On this Veteran’s Day, I want to share a story about a special veteran with you, my Dad.
My Mother and biological Father divorced when I was five or six years old. As children, we saw our Father infrequently, then not at all. My Mother later re-married Robert J. Wheaton, and he is the special person I know as my Dad.
Dad joined the Marine Corps during World War II when he was sixteen years old. My first realization of World War II was a Purple Heart Medal and this photo of the young U.S Marine that my Mother kept on our fireplace mantle.
As a child, I would ask Dad questions about the war and his scars. He didn’t say much, and when he did, the answers were brief. Dad was a man of few words.
Later on in life, I sent for his military records, and they reported he was a farmhand working on his father’s farm, “operating a tractor to pull hay wagons and help with harvests.”
He went through basic training at Camp Lejeune in North Carolina and then to Camp Pendleton in California for training on infantry tactics.
Four months after entering the Marines, he sailed for Okinawa, a Japanese island in the Pacific Ocean, just south of Japan.
Dad, like many other veterans who experienced the war, didn’t like to talk about it. Still, I was interested and eventually learned that the Battle of Okinawa was the largest amphibious assault in the Pacific during World War II.
A Marine history book about the battle of Okinawa answered some questions. I learned that Dad was one of the 60,000 troops that stormed ashore on the initial invasion. It was on Easter Sunday, 1945.
Okinawa was Japan’s last stand before the Allies invaded their homeland. The Japanese made a heroic effort to hold the island. In Japan, they called the battle the “rain of steel” because of the ferocity of fighting, the intensity, and the number of Allied ships that fought for the island.
It has one of the highest numbers of casualties of any World War II battle. The Japanese lost over 100,000, the U.S. and our Allies suffered more than 50,000 casualties, and over 12,000 were killed in action. Dad was one of the casualties.
He did share a little when I questioned him. He told me the military doctors that cared for his injuries suggested he write about his experience in the war. I believe it was to relieve his anguish.
Many years later, he sent me those writings. And, later he confessed he was the subject in the writings. Through those conversations, his writings, and the research I learned what happened in Okinawa.
Exhausted from the intense fighting two weeks into the invasion, he was asleep in a foxhole on the front line. While asleep, a Japanese infiltrator stabbed him with a knife. The stab wound awoke him in time to save himself.
The battle continued and a grenade fragment lodged in his ankle, and he kept fighting.
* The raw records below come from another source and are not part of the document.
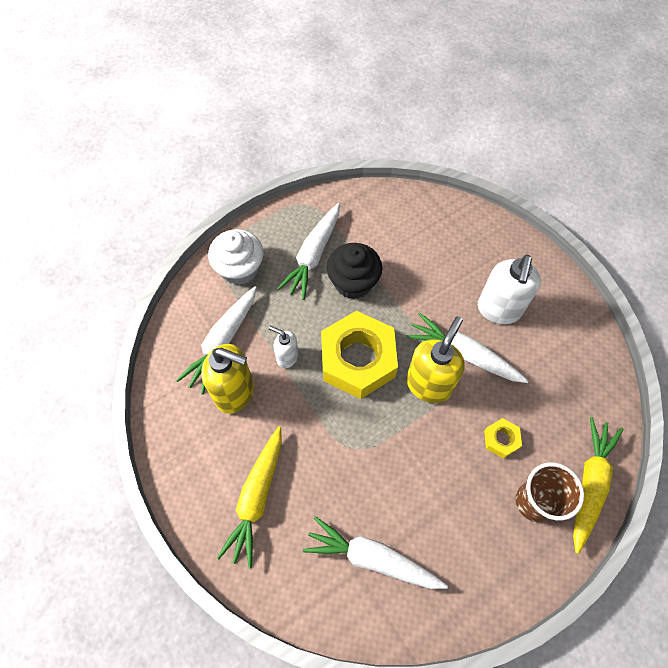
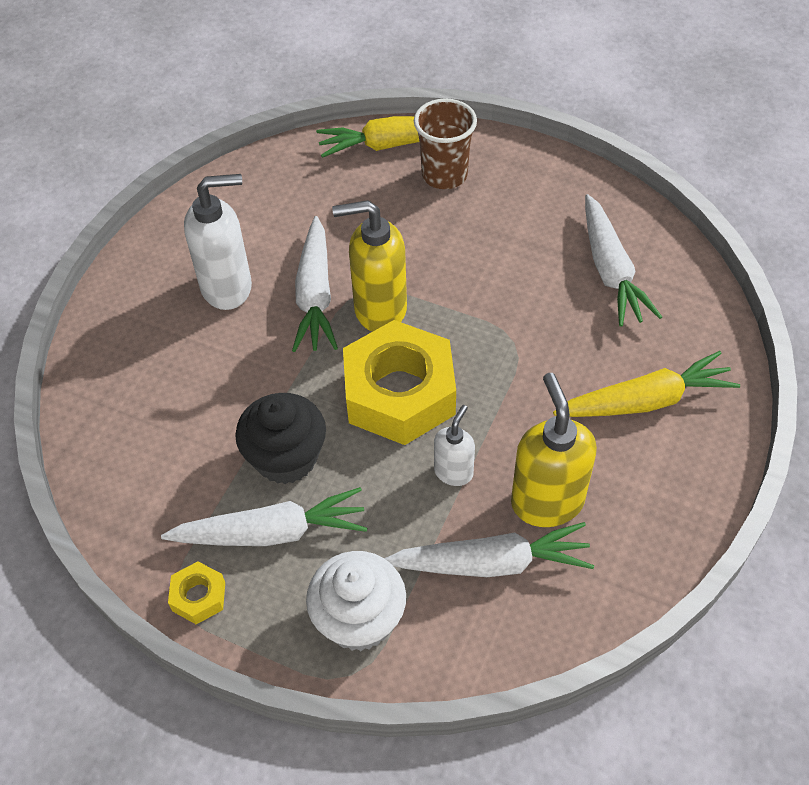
camera: 120 degrees left, 10 degrees down
white soap dispenser [269,326,299,368] -> white soap dispenser turned 150 degrees counterclockwise [434,405,475,486]
yellow nut [484,418,522,458] -> yellow nut moved to [168,561,225,624]

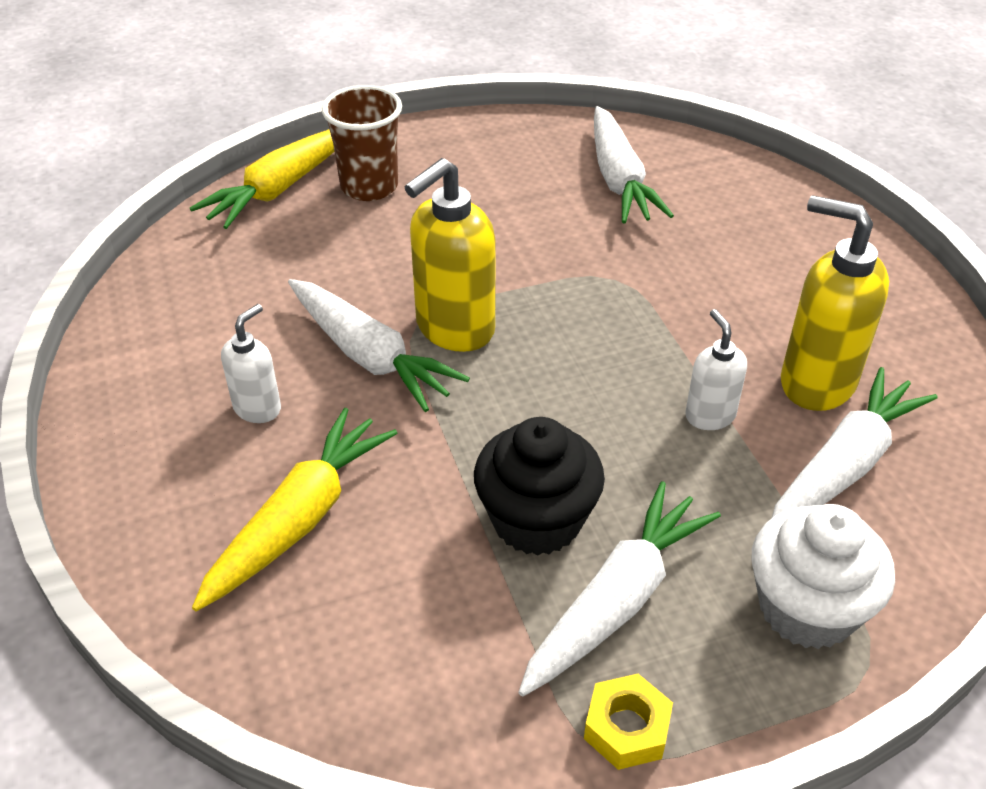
camera: 45 degrees left, 10 degrees down
white soap dispenser [184,174,252,310] -> white soap dispenser [221,304,281,423], size x0.55
yellow nut [343,320,456,445] -> none
yellow carrot [553,351,740,417] -> yellow carrot moved to [192,408,397,611]
white carrot [585,194,662,327] -> white carrot turned 45 degrees clockwise [594,106,674,223]

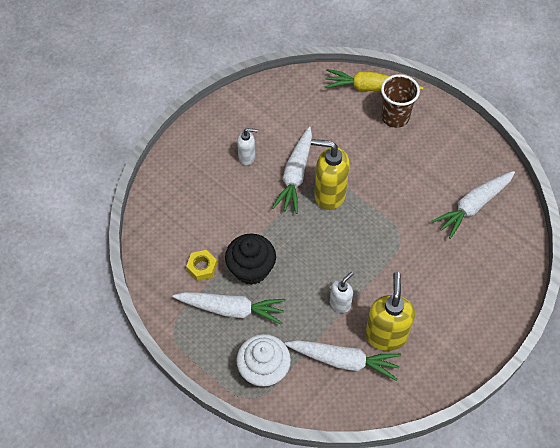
camera: 60 degrees right, 15 degrees up
yellow carrot [192,408,397,611] -> none
yellow nut [584,674,673,770] -> yellow nut moved to [186,250,217,281]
He later wrote, “The Marines in ‘Easy Company’ considered it dishonorable to walk off the battle line for any reason.” He was then shot through both legs above the knees.
Those marines in Easy Company, the same ones he refused to leave after being wounded three times, carried him off the battlefield.
He went through months of medical care in a Tinian Island hospital and then rehabilitation in the United States. The Marine Corps records show he was 85% disabled when discharged from service.
But you would never know it. Dad worked in physically demanding jobs, with those injuries, for the rest of his life.
This quiet and humble man taught me many valuable lessons by example as he went about his life just trying to do the right thing.
What lessons can you learn from a tough Marine? I learned about true heroism, duty, and honor. I learned he is a Marine, The Few, The Proud.
And I learned about the unconditional love of a real Dad. After what he experienced in Okinawa, his focus remained on the well-being of his family and children.
As I think about him over the years, I realize anyone man can be a Father, but it takes someone special to be a Dad. He taught me unconditional love and the difference between a Father and a Dad. He made me a better person.
Tom Brokaw described them as “The Greatest Generation.” He wrote: “They came of age during the Great Depression and the Second World War and went on to build modern America – men and women whose everyday lives of duty, honor, achievement, and courage gave us the world we have today.”
Generations later, veteran men and women still live everyday lives of duty, honor, achievement, and courage. They continue to preserve the life we have in America today. They help make us the people we are.
Thank you, veterans, for being a quiet daily inspiration for us. And, thank you for your service.
Dad passed away on November 29, 2002, and he remains my hero.